Kanser hastalığı; hastaya ve yakınlarına ölümle eşit geliyor. Ayrıca ülkemizde sağlık sektöründe suistimal edilen,rant olarak görülen bir hastalık. Meme kanseri riskini azaltmak için genç kızlarımıza aylık meme kontrolleri öğretilmeli. Okullarda belli zaman aralıklarında bu konuda uzman insanlar ders vermeli. Ayrıca,teşhis konurken hastalığın gecikmesine neden olan eksik tetkiklerden kaçınmalı. Benim hastalığımın teşhisi, tedavi süreci bir yıl geçikmeli başladı. 

Herşeyden önce donanımlı bir hastaneye gitmek gerekiyor. Devlet hastanelerinde Meme Poliklinikleri açıldı. Mamografi, ultrason, biyopsi tetkikleri uzmanlar tarafından doğru şekilde yapılıyor. Kanser, doğru tanı, doğru tedavi edilmeli. Süre önemli, gecikmemeli. Meme kanserinde bir ayrıntı önemli, iğne biyopsisi, radyolog tarafında ultrason eşliğinde yapılmalı. USG EŞLİĞİNDE TÜMÖRÜN tam içine girip biyopsi  alınması çok önemli.

Dansın bitişi

Benim kanserle tanışıklığım dört yılı bitirdi. Saçlarım yeniden uzadı, eksik olan meme için protez kullanıyorum. SGK kanser olup alınan memenin yeniden yapılmasını karşılıyor.Şimdilik böyle devam ediyorum.Yaşam daha bir güzel ve anlamlı geliyor.Elbette sorunlar oluyor, öfkeleniyor, bazen ağlıyor,bazen gülüyorum. Yaşamın gereği bunlar!!

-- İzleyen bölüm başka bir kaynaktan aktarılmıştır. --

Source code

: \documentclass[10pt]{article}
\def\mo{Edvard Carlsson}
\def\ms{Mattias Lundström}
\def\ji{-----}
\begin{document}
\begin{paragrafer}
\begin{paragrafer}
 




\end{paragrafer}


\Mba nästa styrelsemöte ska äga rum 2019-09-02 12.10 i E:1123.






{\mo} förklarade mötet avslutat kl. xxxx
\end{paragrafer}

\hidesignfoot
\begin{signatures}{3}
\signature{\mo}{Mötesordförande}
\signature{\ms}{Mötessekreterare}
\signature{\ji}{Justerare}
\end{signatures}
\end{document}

Ben uzun, zorlu kulaçlarla düştüğüm dalgalı denizden çıktım. Kumsalda yaşamla dans ediyorum.Yaşam bir çok olaya gebe herkes için!

Kanserle yeni tanışan,tedavisi süren herkese sağlık diliyorum.Düştüğünüz denizde dalgalardan korkmayın! Yaşam sevinci sizi mutlaka kıyıya çıkaracaktır.